Records from a dataset:
================

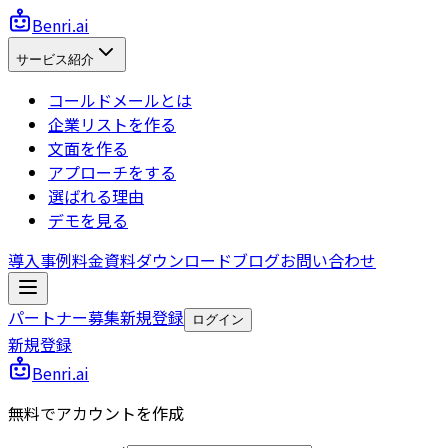
Benri.ai
サービス紹介
コールドメールとは
企業リストを作る
文面を作る
アプローチをする
選ばれる理由
デモを見る
導入事例
料金
資料ダウンロード
ブログ
お問い合わせ
パートナー募集
新規登録
ログイン
新規登録
Benri.ai
無料でアカウントを作成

================

- Aim of the task: Please write these lines out again with "新規登録" swapped for "会員登録" at every occurrence, changing nothing else. Leave the pictures out.

- Response to this task:
Benri.ai
サービス紹介
コールドメールとは
企業リストを作る
文面を作る
アプローチをする
選ばれる理由
デモを見る
導入事例
料金
資料ダウンロード
ブログ
お問い合わせ
パートナー募集
会員登録
ログイン
会員登録
Benri.ai
無料でアカウントを作成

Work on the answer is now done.